**Source extract**
Segment Open

It is now Stephanie’s mission to make others aware of the realities of pain in order to help other families.
“At first, I saw what was happening to Spencer as the worst thing possible. It tore my heart out, as I didn’t understand,” she explains. “I was angry and questioned my faith. I begged God to give me Spencer’s pain so he would not suffer. But then I realized I had to move forward. I had to find a new direction—to seek out therapies that would bring him relief.”
For parents entering into this existence, education and support are key components for survival. “Without us taking an active role, Spencer’s health would have suffered more,” says Stephanie. “Don’t settle. Keep seeking a specialist or practitioner who will work with you to best treat your child’s needs.”
Complementary therapies and self-care
Complementary therapies made a significant impact on Spencer’s health. Stephanie understands the roller coaster from dealing with her own pain from fibromyalgia. “It may not seem like it at the time, but you will get through it. Just continue to love your child, believe in them, and know you are doing everything in your power to make them better.”
It is also important as a parent to take care of yourself. Stephanie had trouble putting her needs before her son’s, as she believed that was selfish. However, in time, she learned the art of self-care. She instilled that message in Spencer, making a pact to take better care of themselves together. She now recognizes that without her own health being intact, she is of no use to Spencer.
Letting go of judgment and learning to listen
Stephanie wishes the public would take children’s complaints about pain more seriously: “Kids inherently don’t have it in them to make up such severe pain. When a child doesn’t want to run, that should be a warning something is wrong. Seek immediate help and listen.”

Segment Closed

**The data**
Segment Open

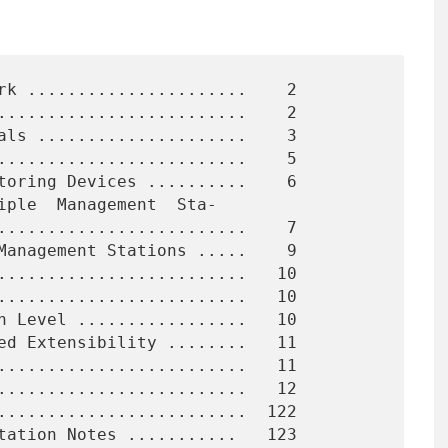
rk ......................    2

.........................    2

als .....................    3

.........................    5

toring Devices ..........    6

iple  Management  Sta-

Management Stations .....    9

.........................   10

.........................   10

n Level .................   10

ed Extensibility ........   11

.........................   11

.........................   12

.........................  122

tation Notes ...........   123
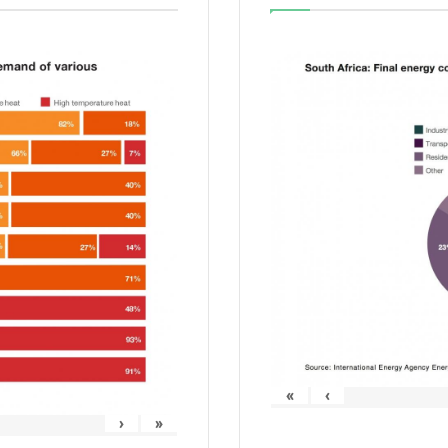
«
‹
›
»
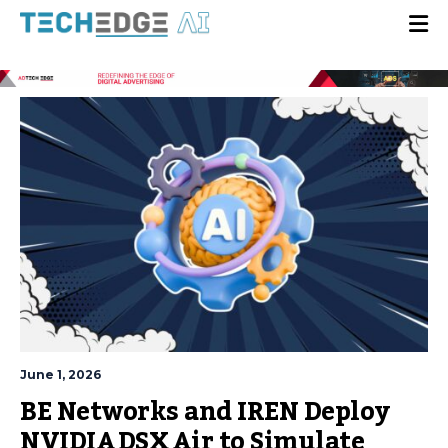
June 1, 2026
BE Networks and IREN Deploy
NVIDIA DSX Air to Simulate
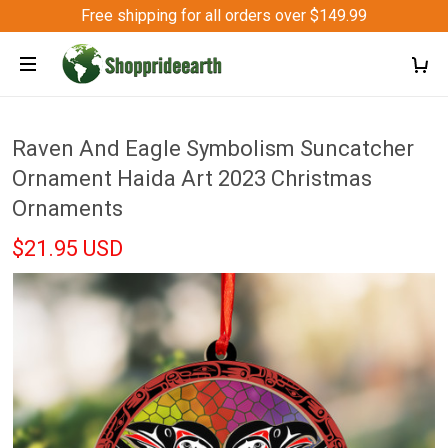
Free shipping for all orders over $149.99
Raven And Eagle Symbolism Suncatcher
Ornament Haida Art 2023 Christmas
Ornaments
$21.95 USD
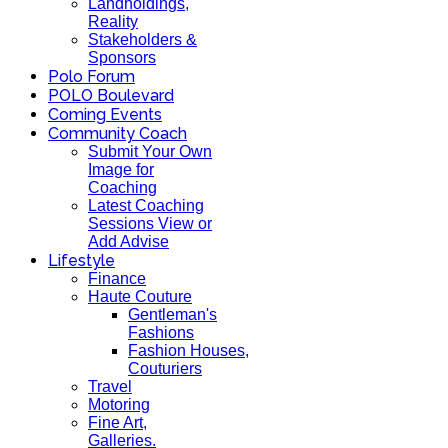
Landholdings,
Reality
Stakeholders &
Sponsors
Polo Forum
POLO Boulevard
Coming Events
Community Coach
Submit Your Own
Image for
Coaching
Latest Coaching
Sessions View or
Add Advise
Lifestyle
Finance
Haute Couture
Gentleman's
Fashions
Fashion Houses,
Couturiers
Travel
Motoring
Fine Art,
Galleries.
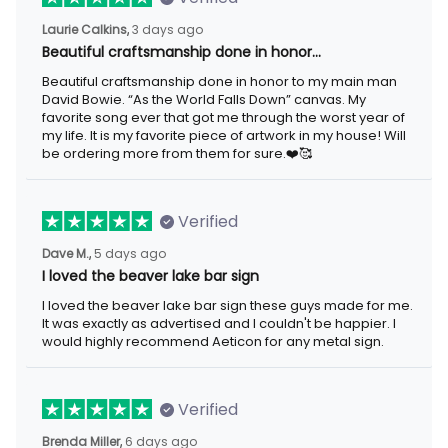
3 days ago
Laurie Calkins,
Beautiful craftsmanship done in honor…
Beautiful craftsmanship done in honor to my main man David
Bowie. “As the World Falls Down” canvas. My favorite song ever
that got me through the worst year of my life. It is my favorite
piece of artwork in my house! Will be ordering more from them
for sure.❤️🥰
Verified
5 days ago
Dave M.,
I loved the beaver lake bar sign
I loved the beaver lake bar sign these guys made for me. It was
exactly as advertised and I couldn't be happier. I would highly
recommend Aeticon for any metal sign.
Verified
6 days ago
Brenda Miller,
The product was great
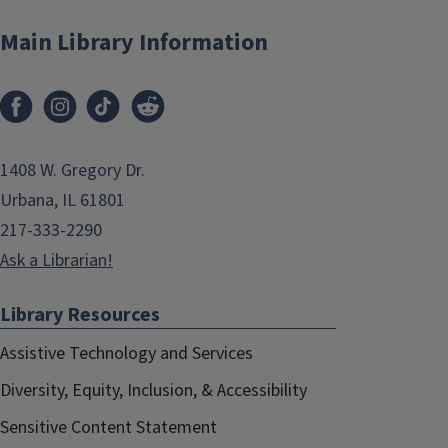
Main Library Information
1408 W. Gregory Dr.
Urbana, IL 61801
217-333-2290
Ask a Librarian!
Library Resources
Assistive Technology and Services
Diversity, Equity, Inclusion, & Accessibility
Sensitive Content Statement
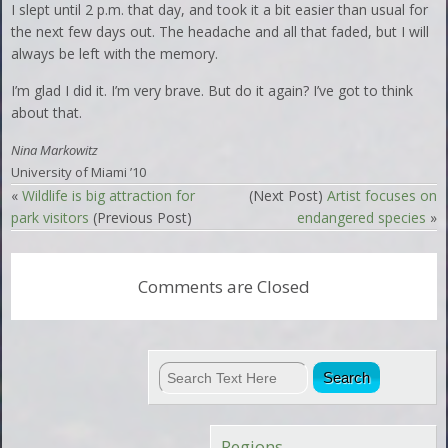
I slept until 2 p.m. that day, and took it a bit easier than usual for
the next few days out. The headache and all that faded, but I will
always be left with the memory.
I’m glad I did it. I’m very brave. But do it again? I’ve got to think
about that.
Nina Markowitz
University of Miami ’10
«
Wildlife is big attraction for
(Next Post)
Artist focuses on
park visitors
(Previous Post)
endangered species
»
Comments are Closed
Regions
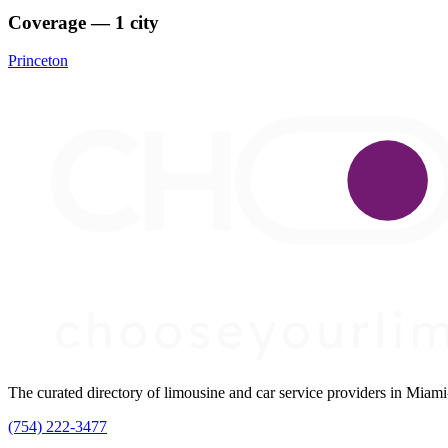
Coverage — 1 city
Princeton
The curated directory of limousine and car service providers in Mia
(754) 222-3477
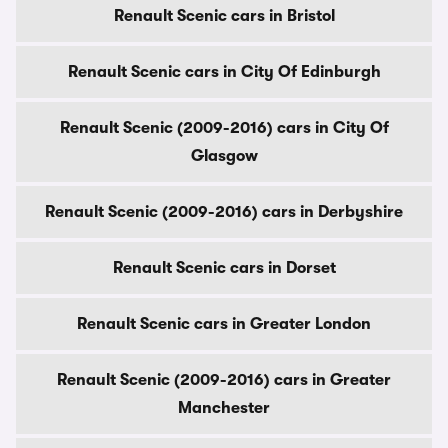
Renault Scenic cars in Bristol
Renault Scenic cars in City Of Edinburgh
Renault Scenic (2009-2016) cars in City Of
Glasgow
Renault Scenic (2009-2016) cars in Derbyshire
Renault Scenic cars in Dorset
Renault Scenic cars in Greater London
Renault Scenic (2009-2016) cars in Greater
Manchester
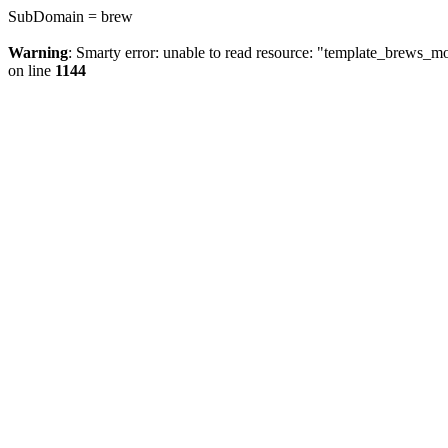
SubDomain = brew
Warning
: Smarty error: unable to read resource: "template_brews_
on line
1144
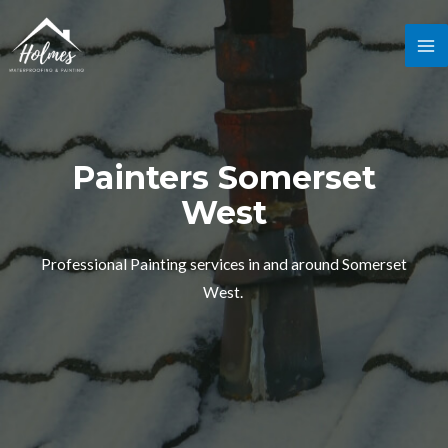
Painters Somerset
West
Professional Painting services in and around Somerset
West.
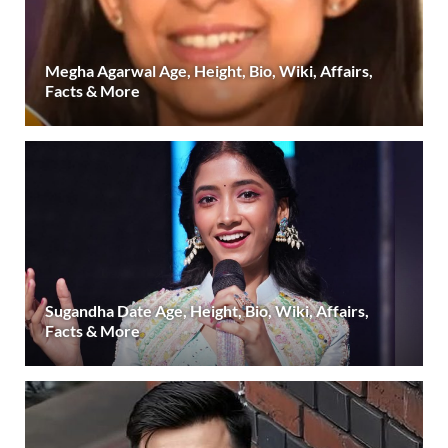
Megha Agarwal Age, Height, Bio, Wiki, Affairs,
Facts & More
Sugandha Date Age, Height, Bio, Wiki, Affairs,
Facts & More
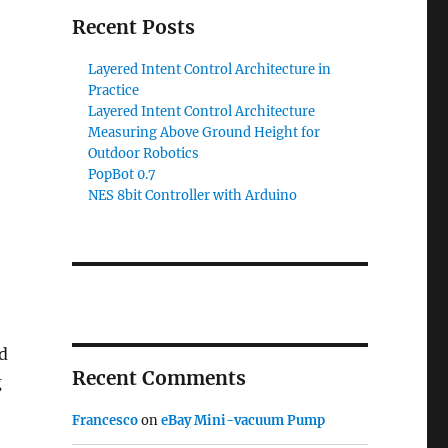
Recent Posts
Layered Intent Control Architecture in
Practice
Layered Intent Control Architecture
Measuring Above Ground Height for
Outdoor Robotics
t
PopBot 0.7
NES 8bit Controller with Arduino
d
Recent Comments
g
Francesco
on
eBay Mini-vacuum Pump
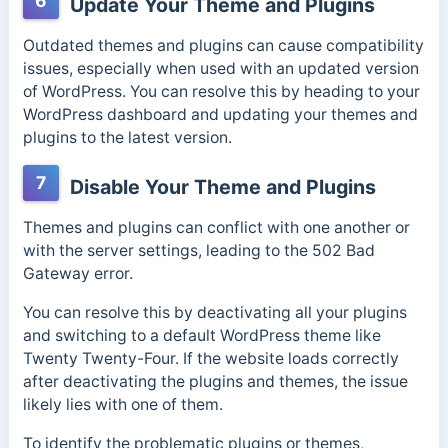
6
Update Your Theme and Plugins
Outdated themes and plugins can cause compatibility
issues, especially when used with an updated version
of WordPress.
You can resolve this by heading to your
WordPress dashboard and updating your themes and
plugins to the latest version.
7
Disable Your Theme and Plugins
Themes and plugins can conflict with one another or
with the server settings, leading to the 502 Bad
Gateway error.
You can resolve this by deactivating all your plugins
and switching to a default WordPress theme like
Twenty Twenty-Four. If the website loads correctly
after deactivating the plugins and themes, the issue
likely lies with one of them.
To identify the problematic plugins or themes,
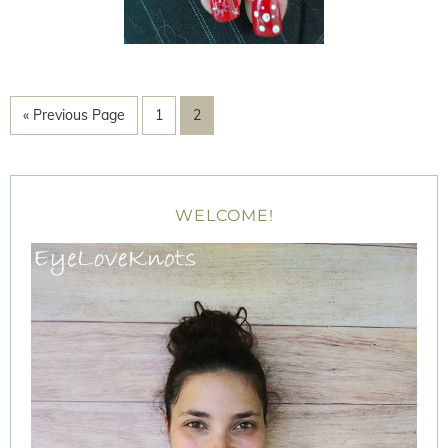
« Previous Page
1
2
WELCOME!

Segment Closed

**Directions for this task**
Translate this sentence from the text about childhood pain into Spanish: "Complementary therapies made a significant impact on Spencer's health." Nothing in the rows is needed for this work.

**Expected output**
Las terapias complementarias tuvieron un impacto significativo en la salud de Spencer.